NEWSMAKER: McCullum legacy much more than pyrotechnics
By John Mehaffey
CHRISTCHURCH (Reuters) - Brendon McCullum's singular contribution to New Zealand cricket extends far beyond the pyrotechnics with the bat which attracted a new generation to the game and helped make the 2015 World Cup such a spectacular success.
McCullum, who retires from the international arena after the second test against Australia starting at Hagley Oval on Saturday, encouraged New Zealand to play with a freedom and aggression that has had a "ripple effect" on the game.
After losing by an innings in South Africa in early 2013 in his first test as captain, he and his team vowed to reconnect with a disenchanted public angered by the abrupt dismissal of his predecessor Ross Taylor.
McCullum led from the front, both with the bat and in the consistently attacking fields he set.
His team won plaudits for accepting the rough with the smooth and refusing to make excuses on their rare bad days.
Mike Atherton, The Times' cricket correspondent and former England captain, was effusive in his praise after New Zealand drew 1-1 in England last year.
"New Zealand have managed to transform themselves on and off the field under McCullum's captaincy and that has had a ripple effect on cricket more generally," he wrote.
"They are setting the agenda in tests and one-day cricket, pushing the boundaries of rapid run-scoring and attacking field settings like never before.
"They have impressed in the way they had conducted themselves too. England have unashamedly followed suit, imitation being the sincerest form of flattery."
New Zealand have not been beaten in a home series under McCullum, though they will need to win in Christchurch to preserve that record.
Last year they qualified for a World Cup final for the first time before being well beaten by Australia at the Melbourne Cricket Ground.
In Wellington earlier this month, McCullum became the first cricketer to play in 100 consecutive tests since debut, this despite a persistent back problem that saw him give up the gloves after starting his career as a wicketkeeper-batsman.
He moved up to open the innings before dropping back down the order, where he has been able to express his full range of shots and extraordinary bat speed.
An average of a couple of points below 40 confirms McCullum's honest assessment that he was not a great test batsman.
However, he was able to summon enough patience and concentration to record four test scores in excess of 200, including a New Zealand record 302 to save a test against India which appeared lost at the Basin Reserve.
Reflecting on his career before the first test against Australia in Wellington, McCullum said he was proud of the team's evolution.
"The last 15 or 20 tests have been an incredible part of my life, the changes that we've been able to make, the evolution of the environment and the performances we have started to put up," he said.
"You look back with a sense of pride in what you've been able to achieve with a group of guys.
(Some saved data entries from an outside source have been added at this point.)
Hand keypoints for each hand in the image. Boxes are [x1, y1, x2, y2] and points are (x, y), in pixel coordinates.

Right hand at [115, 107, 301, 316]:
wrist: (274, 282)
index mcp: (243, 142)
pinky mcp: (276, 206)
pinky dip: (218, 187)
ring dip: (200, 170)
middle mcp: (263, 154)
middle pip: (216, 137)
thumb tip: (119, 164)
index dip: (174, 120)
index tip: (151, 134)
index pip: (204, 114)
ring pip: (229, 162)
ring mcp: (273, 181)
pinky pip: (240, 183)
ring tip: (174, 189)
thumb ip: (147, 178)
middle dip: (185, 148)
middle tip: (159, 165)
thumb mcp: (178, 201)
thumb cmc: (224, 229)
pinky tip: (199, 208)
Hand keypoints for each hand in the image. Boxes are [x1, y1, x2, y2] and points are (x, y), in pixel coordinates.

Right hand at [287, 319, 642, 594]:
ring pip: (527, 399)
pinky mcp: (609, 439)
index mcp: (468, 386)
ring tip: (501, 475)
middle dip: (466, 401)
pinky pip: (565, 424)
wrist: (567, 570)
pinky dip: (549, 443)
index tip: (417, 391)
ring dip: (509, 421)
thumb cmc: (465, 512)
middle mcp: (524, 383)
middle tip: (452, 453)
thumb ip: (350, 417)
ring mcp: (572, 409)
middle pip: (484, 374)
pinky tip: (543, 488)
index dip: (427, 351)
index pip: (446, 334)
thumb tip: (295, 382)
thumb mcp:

"It's got to be authentic to your nation. That's one thing we've tried to instil in this team, make it authentic to what our country is about, that real humbleness and ability to take on stronger opposition a collectiveness in a group of men."
The 34-year-old added that on a personal level, working his way through injuries and dips in form to keep his place in the team was also satisfying.
"And to be able to play 100 straights tests as well, I'm pretty proud about the longevity and being able to overcome not only injuries but also the toughness of touring and the ups and downs of performance and still being able to get back off the canvas and still warrant a place in the team," he said.
While the triple century against India and an away series win over West Indies were the highlights of his career, McCullum said it was the camaraderie of the dressing room that would linger longest in his memory.
"To be able to sit around and see that a group of guys have achieved something over five days and to sit around with smiles on their faces, a bit of music going, you've got dirty whites and sweaty black caps and a beer in hand, and you've been able to look back on the hard work achieved," he added.
"That's what I got into the game for and that's going to be the last memory of the game as well."